Back in the Medieval Times slavery took place as well just like there was a medieval slave trade that occurred during these times. The destinations of the trade were the Byzantine Empire and the Muslim world and other important sources. There were merchants such as Viking, Arab, Greek, and Jewish who were all involved in the slave trades done during these Middle Ages. By the 10th Century the trade of European slaves grew while blacks became less popular. Egypt and Syria were also receiving large shipments of Slavs from the trades. There was constant warfare between the Muslims and the Christians which mostly took place in Medieval Spain and Portugal. In medieval Europe slavery became so popular that the Roman Catholic Church constantly and repeatedly prohibited it. Also the export of Christian slaves to non-Christian lands were prohibited as well. North African Barbary Pirates captured Christian slaves from the 11th century to the 19th century to sell at slave markets in places like Algeria and Morocco.

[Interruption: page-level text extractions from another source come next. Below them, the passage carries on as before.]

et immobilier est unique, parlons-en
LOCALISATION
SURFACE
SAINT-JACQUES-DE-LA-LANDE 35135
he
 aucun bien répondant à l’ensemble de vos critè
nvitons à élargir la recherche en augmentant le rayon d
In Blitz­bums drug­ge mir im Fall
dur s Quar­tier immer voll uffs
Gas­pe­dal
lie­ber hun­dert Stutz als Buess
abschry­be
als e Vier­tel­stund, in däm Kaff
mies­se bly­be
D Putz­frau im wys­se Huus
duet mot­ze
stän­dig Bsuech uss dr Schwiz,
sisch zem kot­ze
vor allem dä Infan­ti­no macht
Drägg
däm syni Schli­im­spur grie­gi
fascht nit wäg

There were also Dominican friars who arrived at the Spanish settlement at Santo Domingo who also did not allow the enslavement of local Indians. Large numbers of slaves were brought into the Islamic world due to the Byzantine-Ottoman wars and the Ottoman wars in Europe.

Slavery In Ancient Times


Slavery has been around for many years in civilizations as old as Sumer. It was also in every other civilization like  Ancient Egypt, Ancient China, the Akkadian Empire, Assyria, Ancient India, Ancient Greece, the Roman Empire, the Islamic Caliphate, and the  pre-Columbian civilizations of the Americas. All of these were a mixture of debt-slavery, punishment for crime, the enslavement of prisoners of war, child abandonment, and the birth of slave children to slaves. In Ancient Greece, Aristotle the philosopher accepted the idea of natural slavery which meant that some men were slaves by nature. The Roman Republic also as they expanded their empire used everyone they conquered as slaves. Many like Greeks, Illyrians, Berbers, Germans, Britons, Thracians, Gauls, Jews, Arabs, and many more were slaves not only used to work but to use for amusement as well (gladiators and sex slaves). When the slaves would be put down and embarrassed it all usually led to slave revolts against the oppression. Examples of those revolts would be the Roman Servile Wars, also the Third Servile War being the most famous and severe led by Spartacus. An estimate of over 25% of Ancient Rome was enslaved and also 35% of Italy's population was enslaved.

Friday, December 3, 2010

Slavery In America

Slavery has been around for many years in America and was a big issue. This was a legal institution for more than a Century in North America until the United States was founded in 1776. Slavery continued mostly down South until the 13th Amendment was added to the Constitution in 1865. Virginia was the first English colony in North America to import slaves in 1619. Most slaves were black and had white owners. Native Americans and free blacks also owned slaves as well. There were a small number of white slaves also. There was mostly Slavery spread in the areas where there was good-quality soil for growing crops. Most of the slaveholders were in the southern part of the United States. Slaves would work on the plantations meanwhile being watched by managerial class called overseers which were usually white men. From the 16th to the 19th centuries about 12 million African slaves were shipped to the Americas. Of those 12 million about 645,000 were brought to what is now known as the United States. By the 1860 United States Census, the slave population grew to about 4 million in the United States. This was a very big political issue in politics of the United States from the 1770s to the 1860s.